Боже мой, дорога поселковая
С бабочкой, привыкшей падать ниц,
Как листок, плашмя, — дымно-пунцовая,
Пыльная, не различая спиц.

Вот чего не будет там, наверное,
Это гайки, тормоза, цепи,
Контргайки и ключа резервного,
Черт бы их побрал, но... потерпи.

 

* *
*

Я думаю, когда Гомер писал
Прощание героя с Андромахой,
Не старцем был он, — плакал и пылал
И слезы утирал, смутясь, рубахой,
Заглядывая в пасть тоски, — оскал
Ее сквозит за лирой-черепахой!

И славил он спасительную тьму,
На эллинов наброшенную свыше...
Лет двадцать пять, я думаю, ему,
От силы тридцать было...

Рассмотри же

Ахиллов щит, всю эту кутерьму
На нем, дворцы, и пастбища, и крыши...

Не он слепец, а ты — в сравненье с ним!
Очки сними и брось их в пыльный угол.

Он видел все, он слишком молодым
Был в этом мире нимф и старых пугал,
Которым ветхий миф необходим,
И сонный стих, чтоб нежил их, баюкал, —
А он отверг весь этот жирный грим,
И сам любил, и жарко был любим,
И презирал ученых, пыльных кукол.

 

* *
*

Шли дорогой заросшей,
А когда-то проезжей,
И скользили подошвы
По траве запотевшей,
И две бабочки рядом
С нами, нам подражая,
Вились, шелком крылатым
Долго нас провожая.

О, какая глухая
И забытая всеми;
Сонно благоухая
И дымясь, как в эдеме,
До чего ж она густо
Заросла, лежебока!
Неужели искусство
Зарастет, как дорога?

Может быть!
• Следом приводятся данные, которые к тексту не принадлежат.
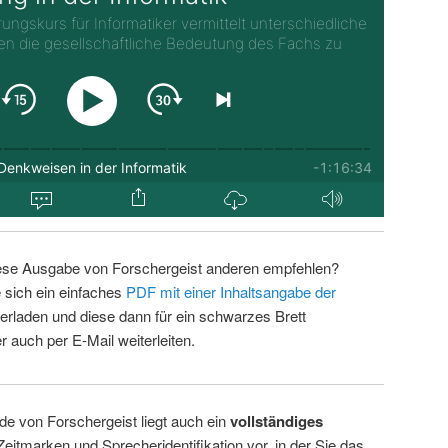
ese Ausgabe von Forschergeist anderen empfehlen?
 sich ein einfaches
PDF mit einer Inhaltsangabe der
erladen und diese dann für ein schwarzes Brett
 auch per E-Mail weiterleiten.
de von Forschergeist liegt auch ein
vollständiges
Zeitmarken und Sprecheridentifikation vor, in der Sie das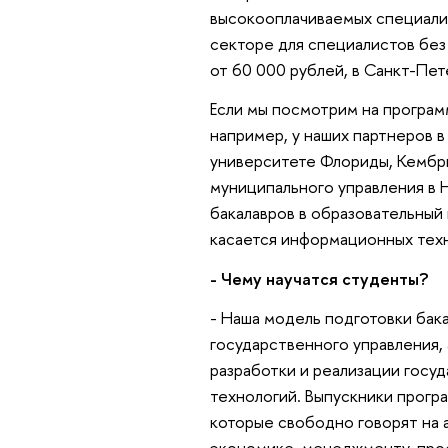
высокооплачиваемых специали
секторе для специалистов без
от 60 000 рублей, в Санкт-Пет
Если мы посмотрим на програм
например, у наших партнеров 
университете Флориды, Кембри
муниципального управления в
бакалавров в образовательный
касается информационных техн
- Чему научатся студенты?
- Наша модель подготовки бак
государственного управления,
разработки и реализации госу
технологий. Выпускники прогр
которые свободно говорят на 
экономике, менеджменту, про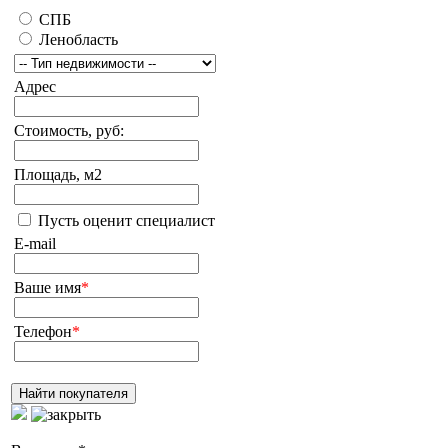
СПБ
Ленобласть
Адрес
Стоимость, руб:
Площадь, м2
Пусть оценит специалист
E-mail
Ваше имя
*
Телефон
*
Почему бы
И не стать ему лишним?
Заговаривать зубы
Сколько можно? Всевышний
Даст нам лучшие игры
И другие услады:
Вот ведь Криты и Кипры
Рухнули и Эллады.

И кино не похоже
На себя: приуныло.
Да и живопись тоже
В тупике, и чернила
Стихотворные блёклы.
Тем приятней и слаще
Нам брести одиноко
По заросшей и спящей.

* *
*

Эта песенка Шуберта, ты сказала.
Я всегда ее пел, но не знал откуда.
С нею, кажется, можно начать сначала
Жизнь, уж очень похожа она на чудо!

Что-то про соловья и унылый в роще
Звук, немецкая роща — и звук унылый.
Песня тем нам милей, чем слова в ней проще,
А без слов еще лучше, — с нездешней силой!
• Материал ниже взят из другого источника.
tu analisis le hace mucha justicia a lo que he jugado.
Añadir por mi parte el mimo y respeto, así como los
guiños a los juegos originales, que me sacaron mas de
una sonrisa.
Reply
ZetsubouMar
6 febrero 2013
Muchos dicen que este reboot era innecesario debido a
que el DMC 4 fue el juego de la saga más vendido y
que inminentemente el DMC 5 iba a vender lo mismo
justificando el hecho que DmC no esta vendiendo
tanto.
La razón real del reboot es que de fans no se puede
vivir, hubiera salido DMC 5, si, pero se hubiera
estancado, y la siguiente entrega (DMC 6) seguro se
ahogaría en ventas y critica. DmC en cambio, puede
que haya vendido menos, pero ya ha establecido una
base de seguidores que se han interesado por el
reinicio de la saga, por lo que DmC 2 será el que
Я всегда ее пел, обходясь без смысла
И слова безнадежно перевирая.
Тьма ночная немецкая в ней нависла,
А печаль в ней воистину неземная.

А потом забывал ее лет на десять.
А потом вновь откуда-то возникала,
Умудряясь дубовую тень развесить
Надо мной, соблазняя начать сначала.